#### WHAT IS EXPECTED:
Copy every one of the following lines word for word, leaving out the pictures.

|---|

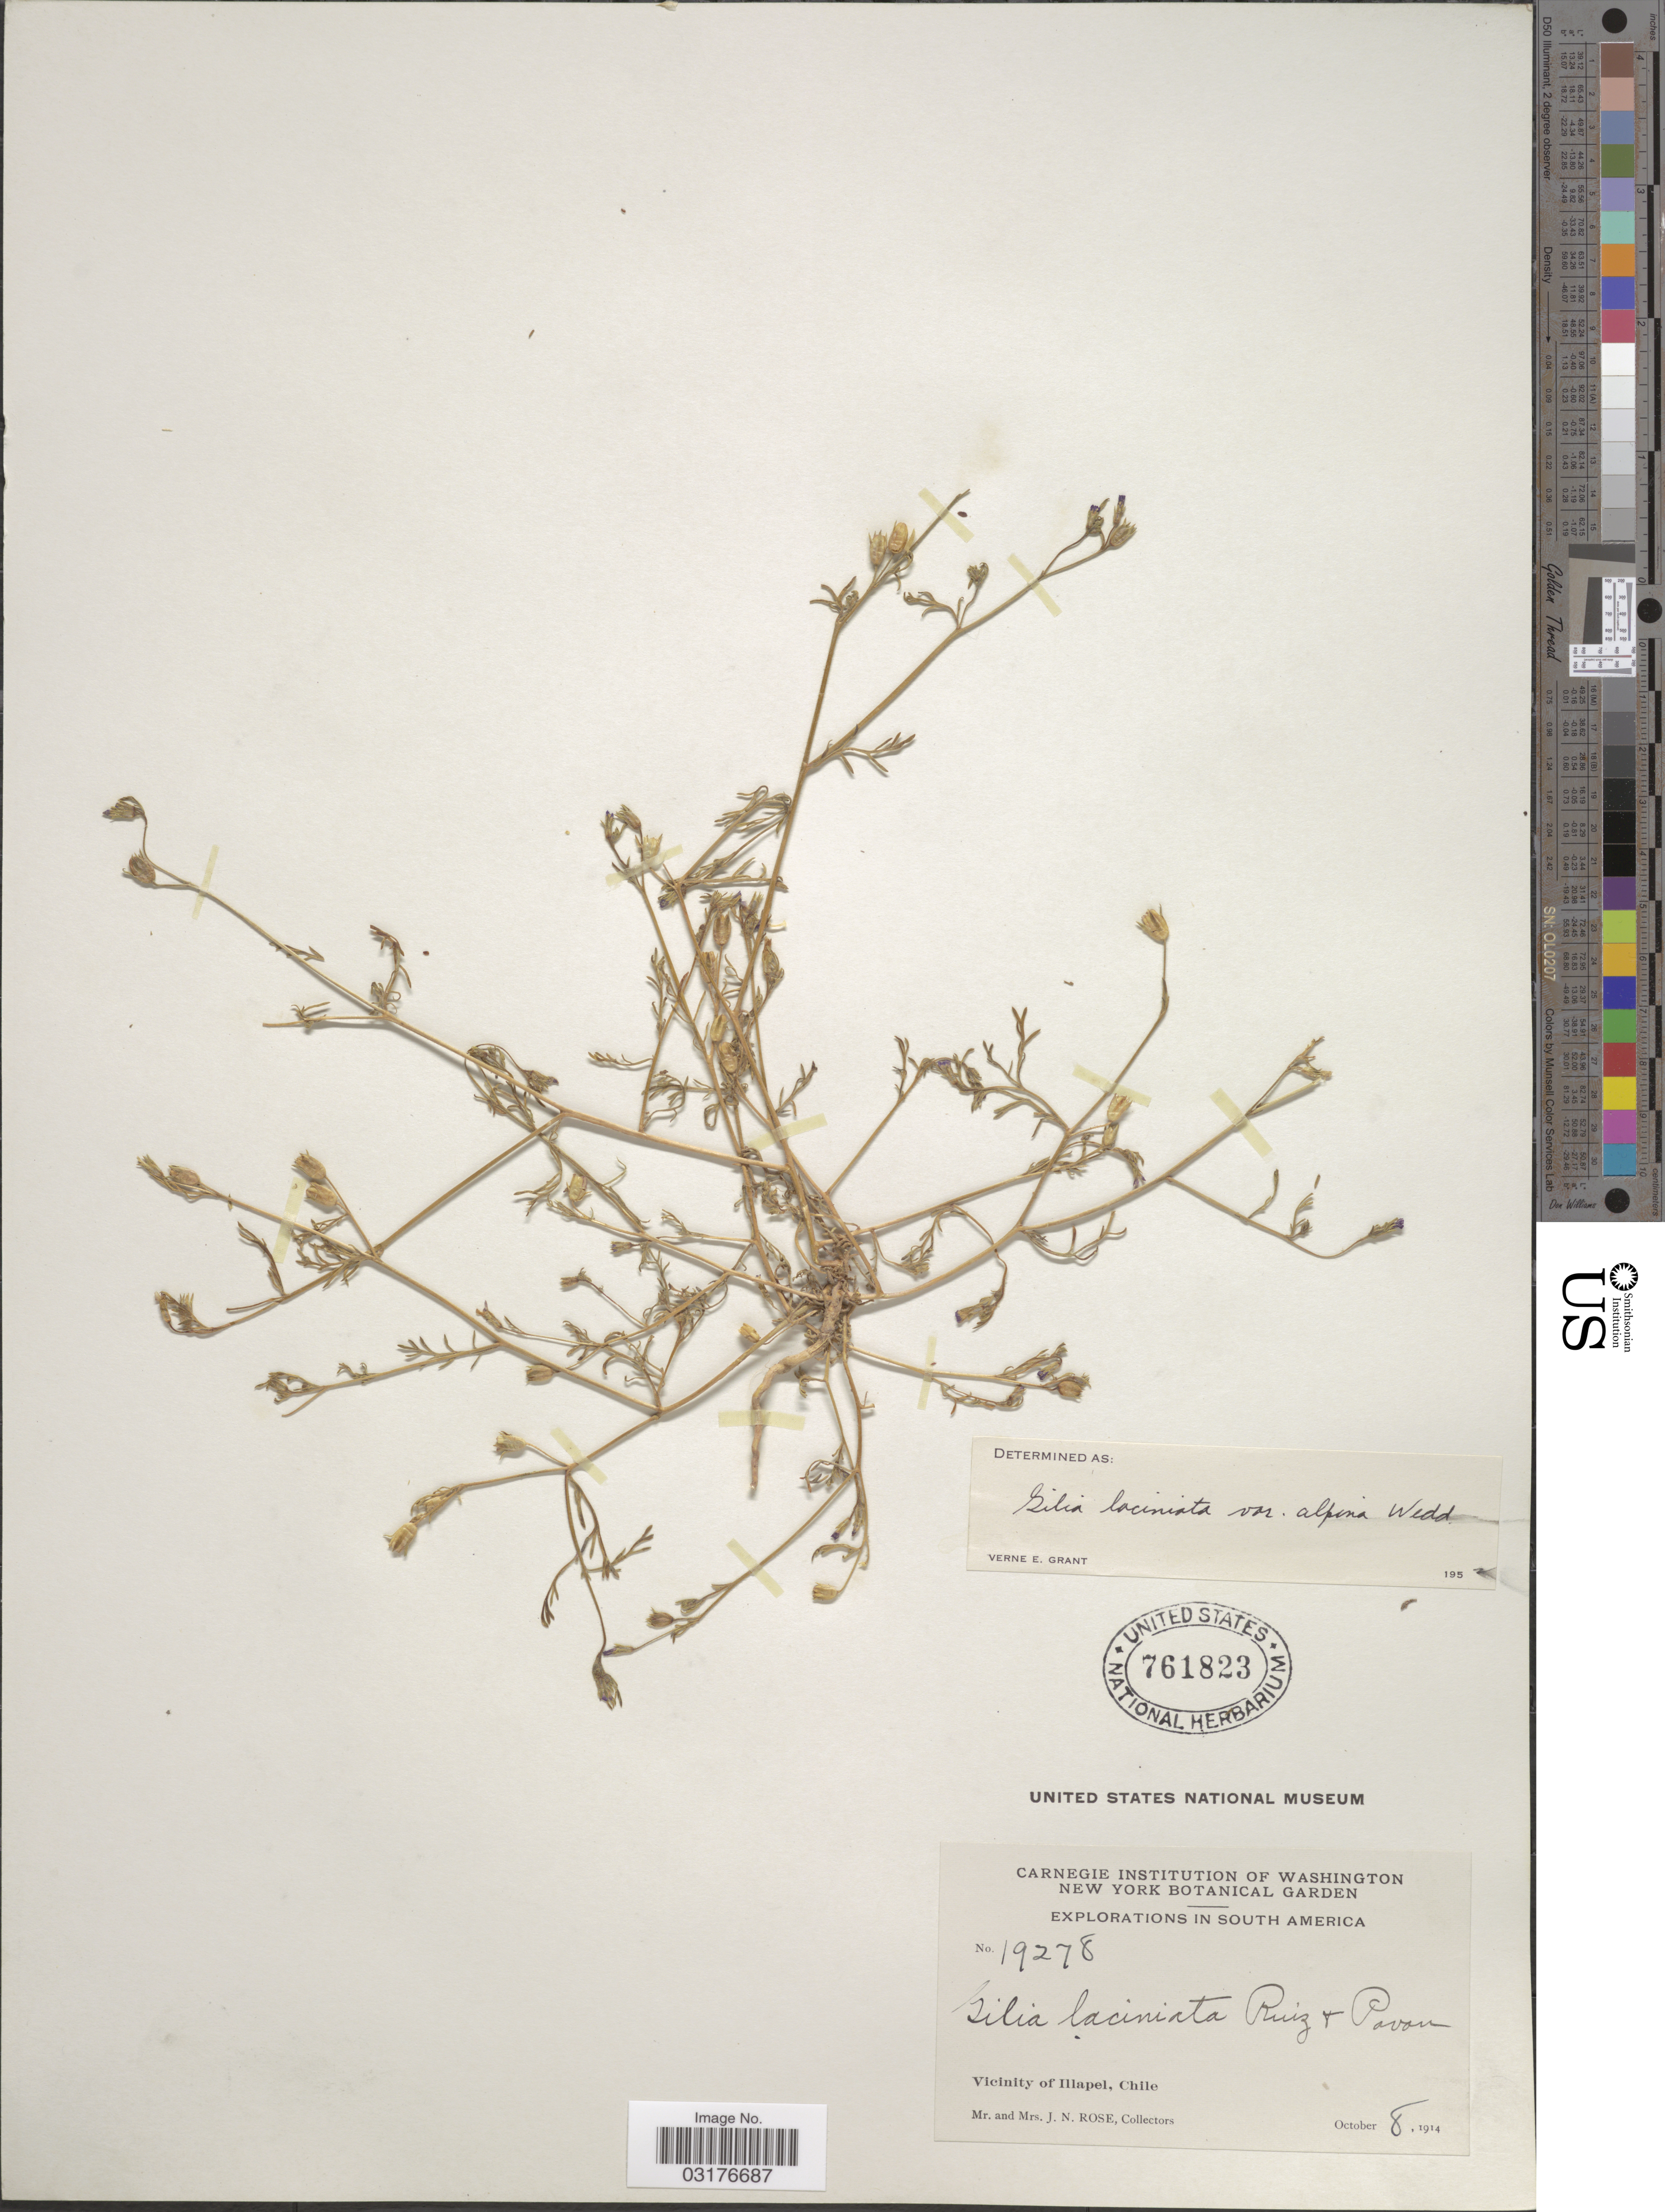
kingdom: Plantae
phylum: Tracheophyta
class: Magnoliopsida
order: Ericales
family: Polemoniaceae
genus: Gilia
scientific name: Gilia laciniata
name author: Ruiz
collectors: J. N. Rose & L. B. Rose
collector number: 19278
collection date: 1914-10-08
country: Chile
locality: Vicinity of Illapel.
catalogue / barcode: US 761823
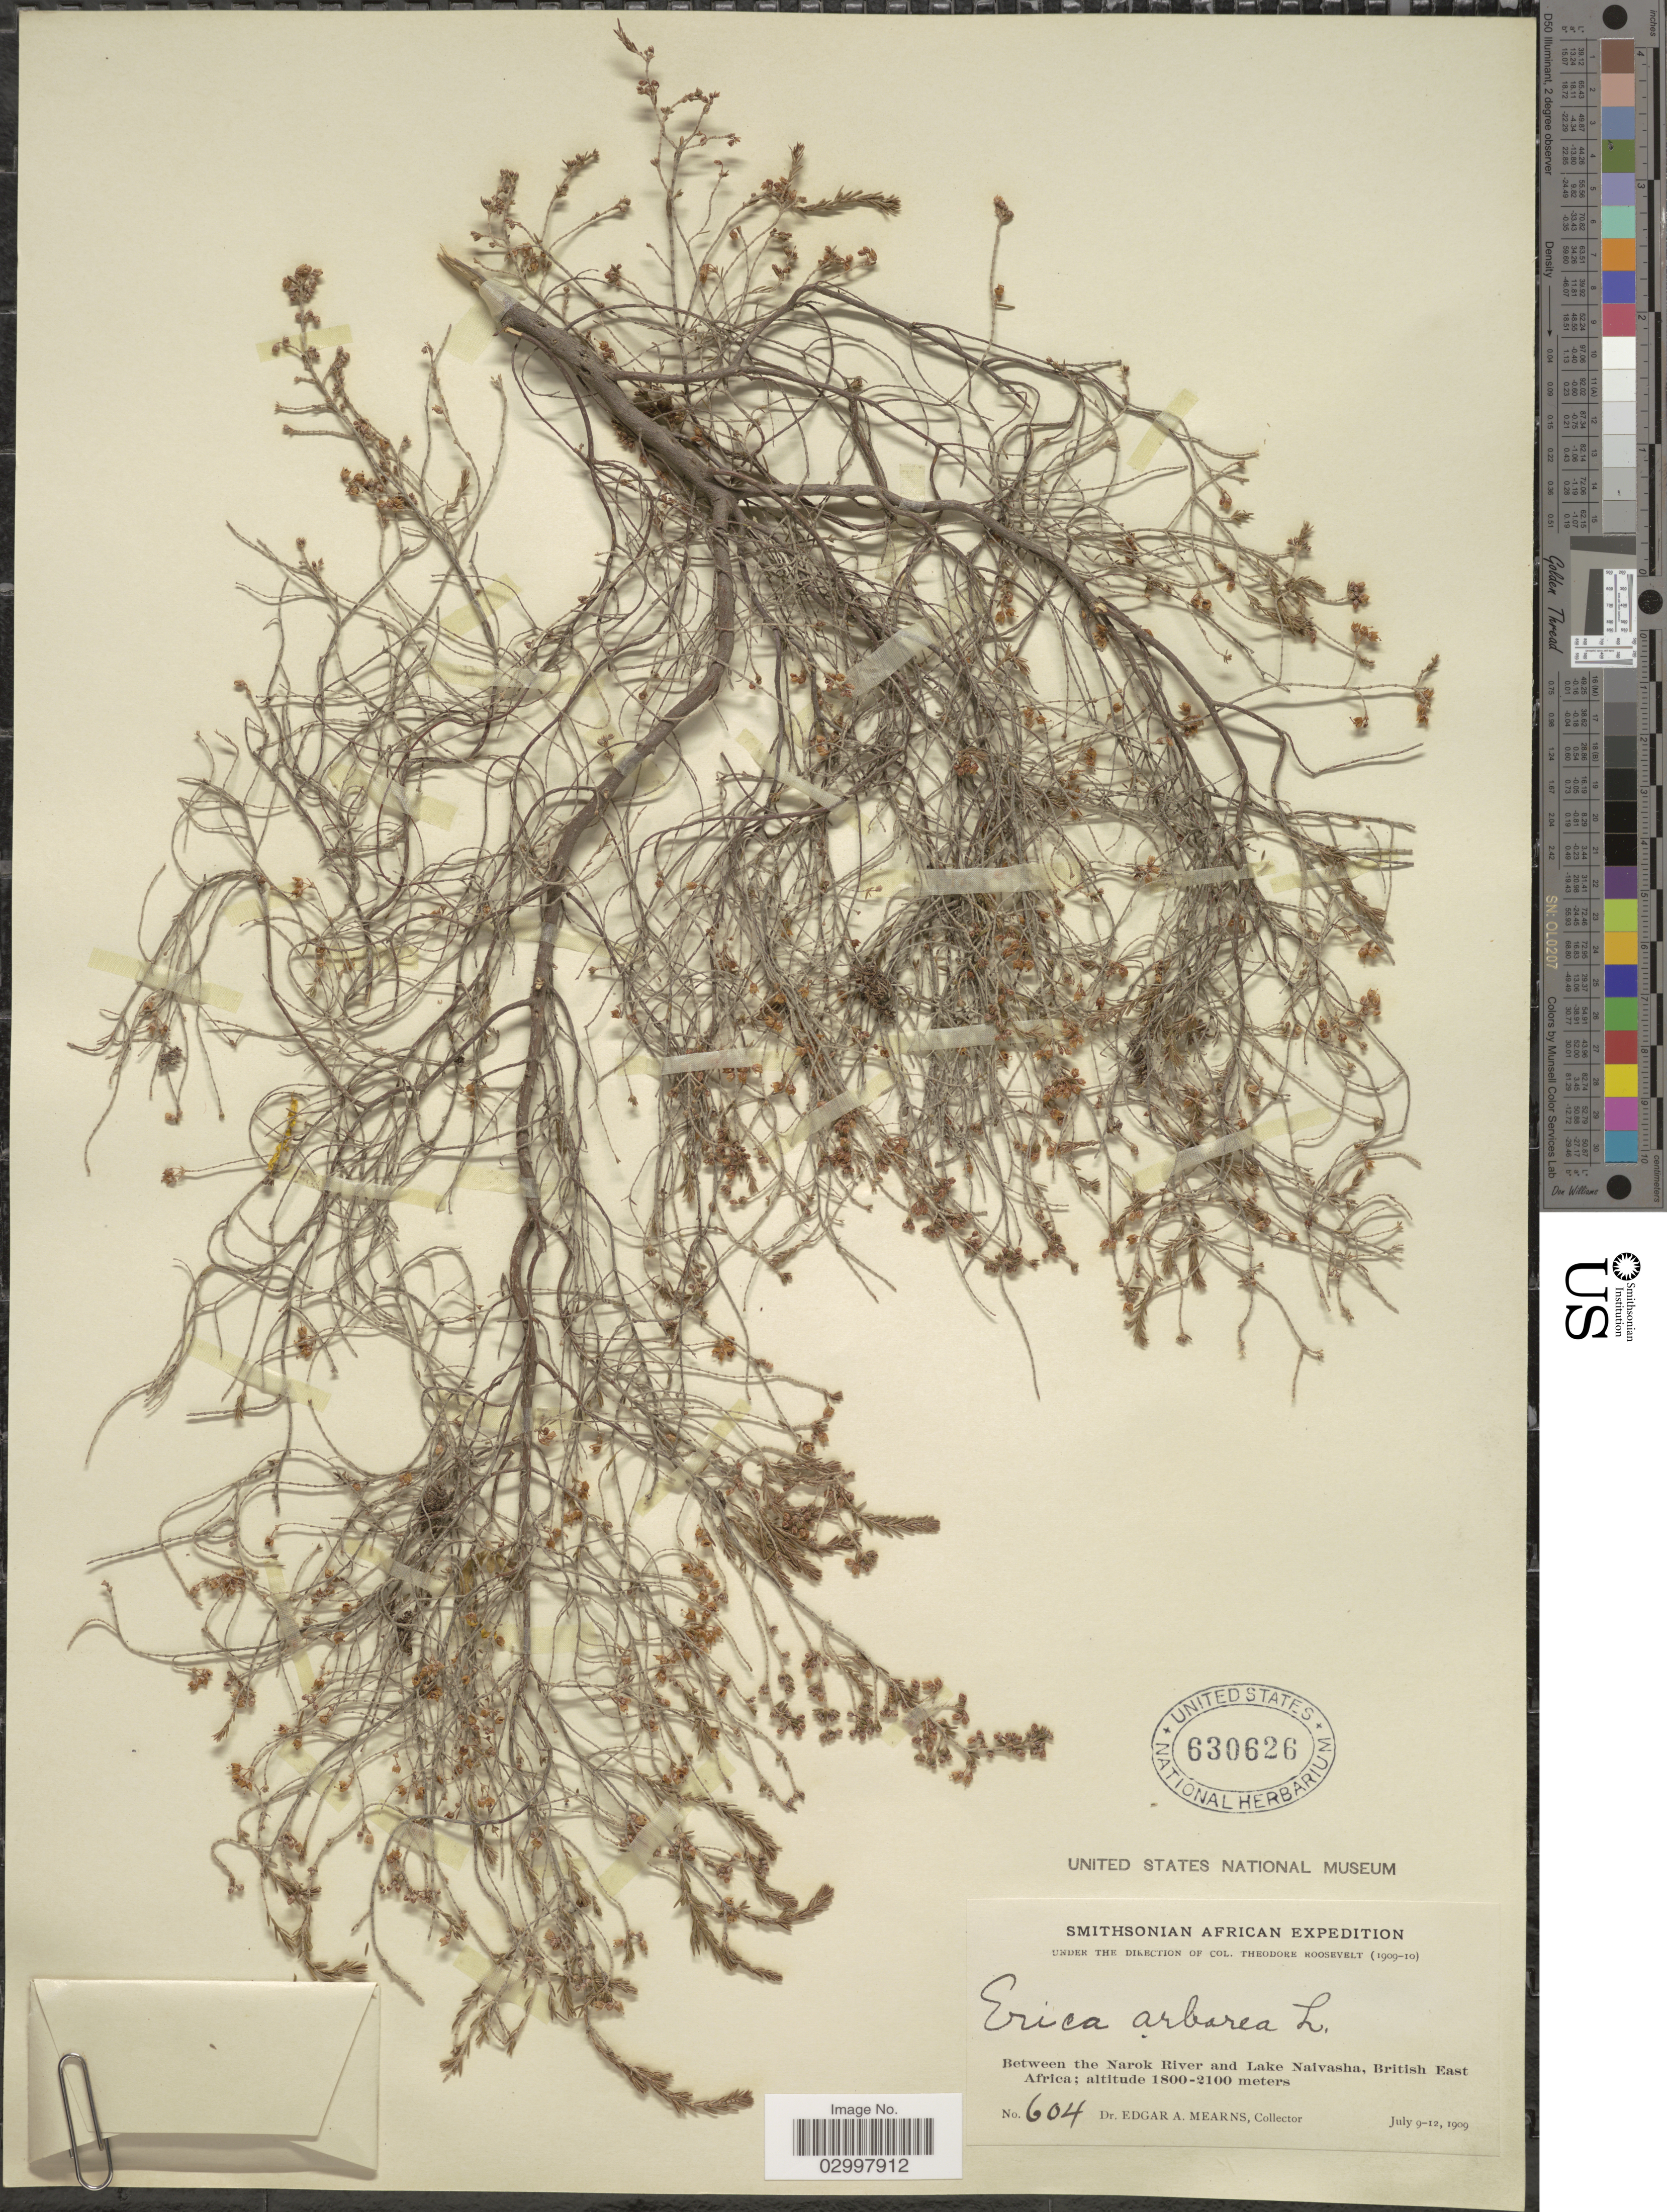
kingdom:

|---|

#### THE ANSWER:
kingdom: Plantae
phylum: Tracheophyta
class: Magnoliopsida
order: Ericales
family: Polemoniaceae
genus: Gilia
scientific name: Gilia laciniata
name author: Ruiz
collectors: J. N. Rose & L. B. Rose
collector number: 19278
collection date: 1914-10-08
country: Chile
locality: Vicinity of Illapel.
catalogue / barcode: US 761823
kingdom:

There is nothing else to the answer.